A Medical Physics–Driven Clinical Trial of Temporally Modulated Pulsed Radiotherapy (NRG-CC017)
Abstract
Purpose
To design and validate reliable treatment planning and delivery verification methods for TMPRT in the phase III NRG CC-017 trial, which compares TMPRT to standard radiotherapy in adults with newly diagnosed MGMT-unmethylated glioblastomas, with these methods being generally applicable to all grade 4 gliomas.
Methods
Treatment planning methodologies were developed utilizing both volumetric modulated arc therapy (VMAT) and three-dimensional conformal radiotherapy (3D-CRT), ensuring adherence to the specifications of the NRG CC-017 protocol. Each plan, including individual fields (pulses), underwent evaluation for homogeneity and conformality, measured by the homogeneity index (HI) and Paddick conformality index (CIPaddick); and compliance with organ-at-risk dose constraints.

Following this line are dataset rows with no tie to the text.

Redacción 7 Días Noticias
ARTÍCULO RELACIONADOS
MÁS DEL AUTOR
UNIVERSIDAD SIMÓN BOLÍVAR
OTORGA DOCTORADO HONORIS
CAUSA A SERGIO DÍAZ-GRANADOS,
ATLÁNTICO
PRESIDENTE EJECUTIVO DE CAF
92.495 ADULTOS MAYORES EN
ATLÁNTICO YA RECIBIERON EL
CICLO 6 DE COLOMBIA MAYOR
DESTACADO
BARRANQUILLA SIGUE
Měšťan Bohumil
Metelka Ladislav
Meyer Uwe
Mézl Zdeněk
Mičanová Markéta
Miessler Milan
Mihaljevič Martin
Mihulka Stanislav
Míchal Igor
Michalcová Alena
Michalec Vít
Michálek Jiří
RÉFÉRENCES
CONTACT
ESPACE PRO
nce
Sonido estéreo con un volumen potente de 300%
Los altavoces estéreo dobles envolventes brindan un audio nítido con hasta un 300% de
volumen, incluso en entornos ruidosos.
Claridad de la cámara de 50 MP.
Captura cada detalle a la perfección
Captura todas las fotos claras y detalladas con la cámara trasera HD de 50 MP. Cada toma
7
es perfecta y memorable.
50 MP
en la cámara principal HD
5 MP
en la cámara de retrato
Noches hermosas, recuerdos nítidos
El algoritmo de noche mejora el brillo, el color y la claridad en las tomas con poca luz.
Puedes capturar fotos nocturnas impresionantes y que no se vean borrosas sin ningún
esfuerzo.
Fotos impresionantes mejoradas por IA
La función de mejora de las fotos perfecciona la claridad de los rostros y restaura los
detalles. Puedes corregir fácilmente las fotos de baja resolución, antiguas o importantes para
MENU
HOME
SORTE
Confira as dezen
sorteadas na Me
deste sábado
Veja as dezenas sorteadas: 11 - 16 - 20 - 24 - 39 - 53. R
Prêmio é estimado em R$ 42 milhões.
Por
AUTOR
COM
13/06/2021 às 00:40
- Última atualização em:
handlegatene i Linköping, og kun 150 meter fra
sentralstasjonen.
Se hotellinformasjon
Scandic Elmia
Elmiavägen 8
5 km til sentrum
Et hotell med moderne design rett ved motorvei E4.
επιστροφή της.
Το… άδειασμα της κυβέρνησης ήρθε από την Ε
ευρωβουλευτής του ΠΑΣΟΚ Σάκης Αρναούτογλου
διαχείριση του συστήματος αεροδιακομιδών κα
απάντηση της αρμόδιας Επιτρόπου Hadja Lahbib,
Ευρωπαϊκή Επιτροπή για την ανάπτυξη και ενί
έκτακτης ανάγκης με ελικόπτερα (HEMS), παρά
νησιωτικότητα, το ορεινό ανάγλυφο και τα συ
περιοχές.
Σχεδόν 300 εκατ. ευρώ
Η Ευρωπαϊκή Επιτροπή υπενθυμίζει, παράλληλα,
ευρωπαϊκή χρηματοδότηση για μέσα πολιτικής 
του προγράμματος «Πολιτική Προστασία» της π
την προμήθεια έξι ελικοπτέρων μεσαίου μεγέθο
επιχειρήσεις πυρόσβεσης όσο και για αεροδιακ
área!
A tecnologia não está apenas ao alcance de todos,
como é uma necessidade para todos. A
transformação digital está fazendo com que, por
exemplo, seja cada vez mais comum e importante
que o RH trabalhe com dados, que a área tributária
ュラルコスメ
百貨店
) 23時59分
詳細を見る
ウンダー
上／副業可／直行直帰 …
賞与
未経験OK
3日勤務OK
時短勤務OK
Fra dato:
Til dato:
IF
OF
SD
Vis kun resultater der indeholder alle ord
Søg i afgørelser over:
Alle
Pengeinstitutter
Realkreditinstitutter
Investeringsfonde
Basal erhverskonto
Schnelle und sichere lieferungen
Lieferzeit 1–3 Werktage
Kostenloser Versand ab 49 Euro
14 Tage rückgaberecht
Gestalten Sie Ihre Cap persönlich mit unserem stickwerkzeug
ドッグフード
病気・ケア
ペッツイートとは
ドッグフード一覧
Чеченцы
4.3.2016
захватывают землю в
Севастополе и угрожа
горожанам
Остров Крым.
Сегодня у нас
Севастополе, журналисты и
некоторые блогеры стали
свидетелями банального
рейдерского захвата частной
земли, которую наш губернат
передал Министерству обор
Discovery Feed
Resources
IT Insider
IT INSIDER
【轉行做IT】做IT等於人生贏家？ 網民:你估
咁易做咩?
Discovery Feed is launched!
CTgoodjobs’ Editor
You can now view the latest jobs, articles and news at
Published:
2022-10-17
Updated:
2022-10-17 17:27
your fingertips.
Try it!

Deliverability of these treatment plans was assessed through a combination of in-phantom ionization chamber measurements and electronic portal imaging device (EPID) verification, specifically at low dose rates (≤100 MU/min). To support protocol compliance, verification methods for temporal modulation were designed to batch-process treatment delivery records exported from both the Aria and the Mosaiq R&V systems. For each delivered treatment, both immediate effective dose rate and fraction-effective dose rate were calculated to confirm that the fraction-effective dose rate did not exceed 0.067 Gy/min.
Results
Single-arc VMAT plans achieved better dose homogeneity (HI ≤ 0.13) and conformality (CIPaddick ≥ 0.84), with sufficient coverage and organ sparing. Multi-arc plans were found to have unacceptably high intra-field heterogeneity. When VMAT was not feasible, 3D-CRT with dynamic or static fields was a suitable fallback. Ionization chamber measurements showed dose accuracy within 1.4%, and EPID gamma analysis (1%/1mm) had pass rates of 91–97%, confirming reliable treatment.
Conclusion
Medical physicists have been involved in developing and conducting radiobiological experiments on radiation hypersensitivity and TMPRT treatments. Uniform planning methods are vital to the NRG CC-017 trial's success. Automated post-treatment record analysis supports protocol compliance and improves clinical reproducibility.